Le moteur de recherche Google repose sur un algorithme très performant, capable de trouver pour vous les sites que vous recherchez en moins d’une petite seconde (faut se mettre à la fibre les gars !). Il sera peut-être bientôt possible de lui demander conseil sur vos deux courtisans, John et Paul. Grâce à vos objets connectés qui lui permettront d’avoir des informations sur votre activité cardiaque ou sur votre taux de sucre dans le sang, grâce à la connaissance de votre ADN et de celui de vos amoureux, et de vos centres d’intérêt à tous les trois, il pourra répondre avec certitude : « Tu seras bien plus heureuse avec John ». Il en saura bien plus que vous sur vos prétendants et mieux encore, sur vous-même.

Le GPS ultra-connecté qui vous demande de tourner à droite alors que vous auriez pris à gauche parce qu’il a repéré un accident, la notification sur votre téléphone relié à votre flux sanguin qui vous signale une carence en fer, la machine qui vous dit que ce métier de trader n’est pas fait pour vous parce que vous n’êtes pas du tout averse au risque, ou celle qui vous dit de choisir John alors que vous trouviez Paul beaucoup plus mignon… Il faudrait être fou pour ne pas les écouter ! Ne parlons même pas du droit de vote qui deviendrait inutile. La machine sait mieux que nous ce qui est le meilleur, et n’est pas influencée par de la propagande ou une humeur un peu chagrine le jour du scrutin…

La machine est intelligente. Plus que nous. Et l’écart ne fera que s’agrandir avec le temps. La communauté scientifique aujourd’hui sanctifie cette intelligence, au détriment de la conscience qui, disons-le, n’est pas rentable. La machine, elle, n’a pas de conscience. Elle ne peut pas tomber amoureuse, être distraite, ou frémir devant un lever de soleil. Qu’arrivera-t-il donc, quand l’homme ne sera plus qu’une donnée de plus pour ces machines avides d’informations et de « data » ? Si le critère choisi pour célébrer l’évolution est l’intelligence, indubitablement l’homme sera inférieur à la machine. La machine nous traitera-t-elle comme nous traitons les animaux aujourd’hui ? Comme une simple ressource dont on peut disposer ?
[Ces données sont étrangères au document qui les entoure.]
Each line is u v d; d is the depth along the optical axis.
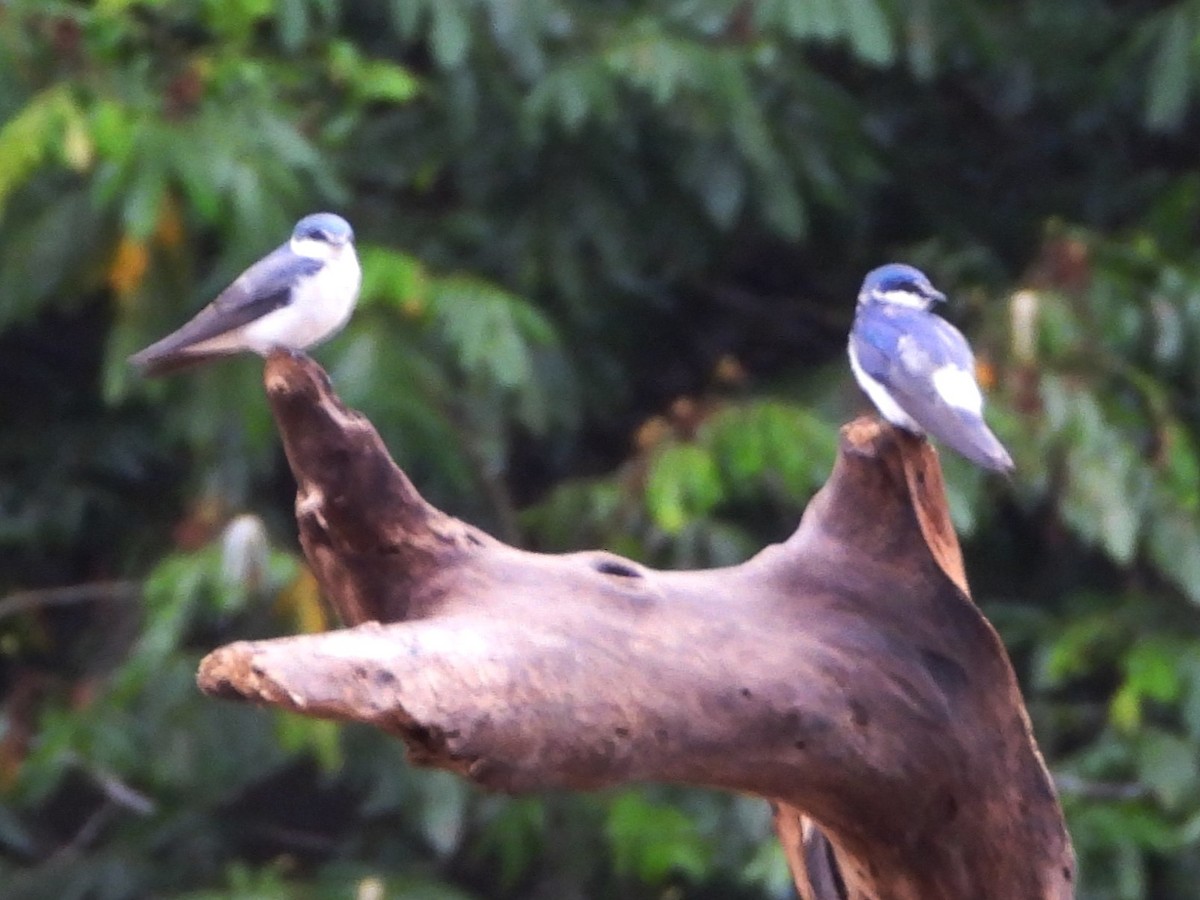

Pour conclure : courez en librairie !

Tout comme pour son premier ouvrage, Sapiens, que j’avais beaucoup aimé, Yuval Noah Harari signe un livre brillant. Il s’agit d’une lecture atrocement perturbante mais nécessaire, et qui laisse beaucoup de place au questionnement et à l’interprétation. Si notre mode de fonctionnement actuel n’est pas repensé, nous allons droit dans le mur. Il est précieux d’avoir accès à cette réflexion qui souligne les véritables enjeux, trop peu pointés du doigt par les grands médias.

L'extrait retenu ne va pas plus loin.